The King Penguin has a silver and grey body, with a dark black or brown head, with gold and orange splashes of feathers near their ears and upper chest. They are quite similar to the Emperor penguin, but often have orange on their chests, as well as being thinner, and having longer beaks. The males and female King Penguins also look very alike, something that is not very common in birds. Along with Emperor Penguins, King Penguins are the penguins most commonly portrayed by the media, often appearing in movies.

King penguins are known to breed on seven different Antarctic islands that have large populations, including the Heard Island, Falkland Islands, Iles Crozet Macquarie Islands, and Marion Island. They often feed by flying overhead, and then diving in when they see something, using their flippers to help them swim several hundred feet very quickly. Usually, their dives can last over 15 minutes, feeding mostly on small fish, squid, krill, and any plankton they can find while diving.
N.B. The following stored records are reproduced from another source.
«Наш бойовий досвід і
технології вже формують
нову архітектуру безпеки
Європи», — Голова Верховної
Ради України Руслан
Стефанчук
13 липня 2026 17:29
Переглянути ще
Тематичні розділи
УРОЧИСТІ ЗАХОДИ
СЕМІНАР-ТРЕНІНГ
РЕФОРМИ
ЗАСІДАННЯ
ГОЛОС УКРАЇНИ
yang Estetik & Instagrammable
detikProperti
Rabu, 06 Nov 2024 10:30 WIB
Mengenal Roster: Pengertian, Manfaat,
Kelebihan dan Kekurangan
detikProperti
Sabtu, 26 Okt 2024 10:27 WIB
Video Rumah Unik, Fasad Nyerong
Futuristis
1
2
King Penguins have two main enemies that prey on them – leopard seals, and killer whales, which often lurk underneath the shore, waiting for them. As well, birds that mainly stay on shore, such as sheathbills will prey on their eggs, as well as young King Penguins when they are left alone.
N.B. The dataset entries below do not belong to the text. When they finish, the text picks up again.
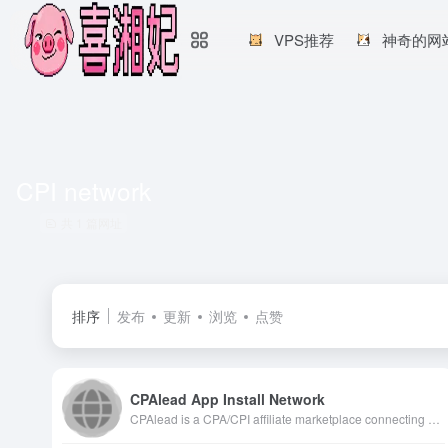
VPS推荐
神奇的网
CPI network
共 1 篇网址
排序
发布
更新
浏览
点赞
CPAlead App Install Network
CPAlead is a CPA/CPI affiliate marketplace connecting advertisers and publishers. Publishers monetize via offerwalls and content lockers with daily payouts, while advertisers run self-serve campaigns to drive mobile app installs and leads.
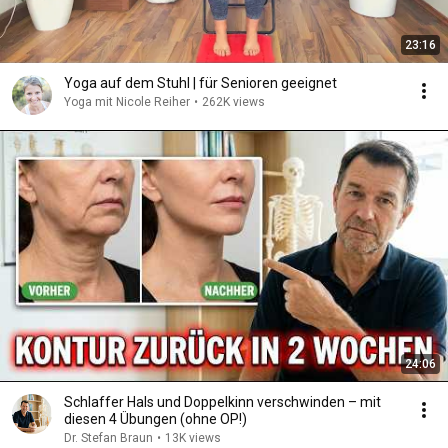
23:16
Yoga auf dem Stuhl | für Senioren geeignet
Yoga mit Nicole Reiher
•
262K views
24:06
Schlaffer Hals und Doppelkinn verschwinden – mit
diesen 4 Übungen (ohne OP!)
Dr. Stefan Braun
•
13K views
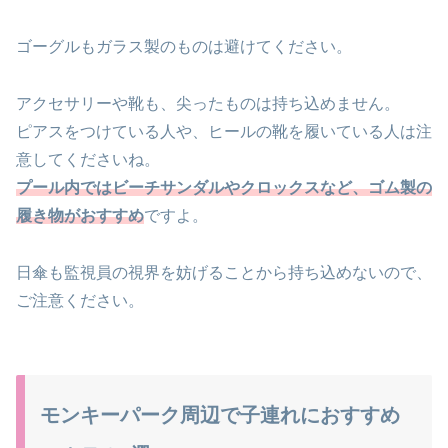
ゴーグルもガラス製のものは避けてください。
アクセサリーや靴も、尖ったものは持ち込めません。
ピアスをつけている人や、ヒールの靴を履いている人は注
意してくださいね。
プール内ではビーチサンダルやクロックスなど、ゴム製の
履き物がおすすめ
ですよ。
日傘も監視員の視界を妨げることから持ち込めないので、
ご注意ください。
モンキーパーク周辺で子連れにおすすめ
The King Penguin does not migrate, and often reside on valleys, glacial moraines and beaches, as they like to be far from snow and ice, and prefer the ground as to the sea. The King Penguin also prefers to travel in a pack, staying close to one another. They are also quite docile, often avoiding confrontation if there is some kind of intrusion. King Penguins that are not breeding often avoid those that are breeding, and vice versa.

King Penguins are different from other penguin species in that they have a very long breeding season. Eggs are laid anytime throughout fall through spring, and the actual hatching of the chick can take over a year, making breeding once a year pretty difficult. The eggs are incubated through the parents’ feet, similar to Empire Penguins, with both parents looking after the egg, which takes a little over a month to hatch. Once hatched, the baby King Penguins fast for a long time, while the adults are away gathering food, and huddle together to stay warm, fledging in the summer.